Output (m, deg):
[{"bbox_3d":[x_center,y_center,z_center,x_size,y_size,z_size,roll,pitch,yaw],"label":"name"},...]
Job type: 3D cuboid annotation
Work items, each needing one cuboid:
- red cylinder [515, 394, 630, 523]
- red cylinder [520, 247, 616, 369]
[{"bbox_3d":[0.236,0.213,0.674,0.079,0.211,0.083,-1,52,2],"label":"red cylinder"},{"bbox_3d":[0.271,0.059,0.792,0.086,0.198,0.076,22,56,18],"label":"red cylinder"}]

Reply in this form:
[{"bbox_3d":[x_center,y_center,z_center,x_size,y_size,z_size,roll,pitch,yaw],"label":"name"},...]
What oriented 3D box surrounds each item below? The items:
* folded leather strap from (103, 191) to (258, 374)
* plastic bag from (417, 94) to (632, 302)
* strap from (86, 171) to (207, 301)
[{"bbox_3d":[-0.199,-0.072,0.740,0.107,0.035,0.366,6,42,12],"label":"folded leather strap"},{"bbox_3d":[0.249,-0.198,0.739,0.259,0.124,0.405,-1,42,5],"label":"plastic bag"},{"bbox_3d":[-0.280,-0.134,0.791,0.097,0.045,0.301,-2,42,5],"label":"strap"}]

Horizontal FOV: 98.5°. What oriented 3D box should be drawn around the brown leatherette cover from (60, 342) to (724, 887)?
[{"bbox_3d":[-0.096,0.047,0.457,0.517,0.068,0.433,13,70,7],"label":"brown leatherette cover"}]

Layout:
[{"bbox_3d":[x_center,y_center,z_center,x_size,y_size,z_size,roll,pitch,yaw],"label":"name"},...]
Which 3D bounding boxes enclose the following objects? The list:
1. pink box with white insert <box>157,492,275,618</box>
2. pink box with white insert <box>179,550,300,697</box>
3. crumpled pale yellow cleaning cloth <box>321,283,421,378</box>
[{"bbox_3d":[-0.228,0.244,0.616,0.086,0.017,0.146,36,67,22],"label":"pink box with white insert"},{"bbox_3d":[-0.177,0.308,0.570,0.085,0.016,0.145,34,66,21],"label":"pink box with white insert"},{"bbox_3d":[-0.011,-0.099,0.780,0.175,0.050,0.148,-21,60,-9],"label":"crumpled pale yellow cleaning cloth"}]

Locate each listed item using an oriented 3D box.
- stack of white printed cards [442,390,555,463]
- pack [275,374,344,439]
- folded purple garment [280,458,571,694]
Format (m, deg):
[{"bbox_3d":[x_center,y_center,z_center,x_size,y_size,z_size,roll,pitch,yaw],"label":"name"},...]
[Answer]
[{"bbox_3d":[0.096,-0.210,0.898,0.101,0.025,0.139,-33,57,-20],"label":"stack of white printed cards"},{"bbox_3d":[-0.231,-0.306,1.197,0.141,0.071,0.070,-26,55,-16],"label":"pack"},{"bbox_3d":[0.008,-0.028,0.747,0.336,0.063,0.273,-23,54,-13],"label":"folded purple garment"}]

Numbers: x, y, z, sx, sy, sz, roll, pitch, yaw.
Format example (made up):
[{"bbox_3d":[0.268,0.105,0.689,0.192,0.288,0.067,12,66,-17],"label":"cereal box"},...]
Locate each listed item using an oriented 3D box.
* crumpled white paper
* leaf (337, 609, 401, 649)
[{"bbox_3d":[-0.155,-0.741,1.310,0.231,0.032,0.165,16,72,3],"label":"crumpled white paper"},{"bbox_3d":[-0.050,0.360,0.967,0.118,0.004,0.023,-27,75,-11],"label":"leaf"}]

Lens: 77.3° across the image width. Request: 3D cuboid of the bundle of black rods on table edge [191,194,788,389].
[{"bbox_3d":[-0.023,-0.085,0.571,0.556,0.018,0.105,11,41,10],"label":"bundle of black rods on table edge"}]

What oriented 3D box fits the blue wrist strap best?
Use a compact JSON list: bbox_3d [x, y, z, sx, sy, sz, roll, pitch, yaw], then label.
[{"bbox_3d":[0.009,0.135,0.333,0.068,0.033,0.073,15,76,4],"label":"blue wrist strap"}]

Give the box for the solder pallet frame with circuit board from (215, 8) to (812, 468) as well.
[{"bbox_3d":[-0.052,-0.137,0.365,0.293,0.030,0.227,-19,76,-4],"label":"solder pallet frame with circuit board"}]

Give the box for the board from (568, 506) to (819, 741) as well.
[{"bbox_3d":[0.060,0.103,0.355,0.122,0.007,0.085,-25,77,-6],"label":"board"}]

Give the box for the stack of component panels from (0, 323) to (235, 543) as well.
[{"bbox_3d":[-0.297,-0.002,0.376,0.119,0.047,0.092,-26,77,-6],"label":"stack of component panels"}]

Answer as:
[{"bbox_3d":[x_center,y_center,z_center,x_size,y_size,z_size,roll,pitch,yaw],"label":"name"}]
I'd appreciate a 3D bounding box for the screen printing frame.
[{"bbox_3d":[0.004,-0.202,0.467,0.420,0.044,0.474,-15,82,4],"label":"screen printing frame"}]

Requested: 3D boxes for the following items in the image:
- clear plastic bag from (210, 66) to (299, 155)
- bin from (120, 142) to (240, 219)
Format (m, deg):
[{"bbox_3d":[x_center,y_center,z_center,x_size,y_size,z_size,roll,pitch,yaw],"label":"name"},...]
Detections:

ASSIGNMENT: When a line in the material above holds the word "following", copy that line.

ANSWER SECTION:
Which 3D bounding boxes enclose the following objects? The list:
Requested: 3D boxes for the following items in the image:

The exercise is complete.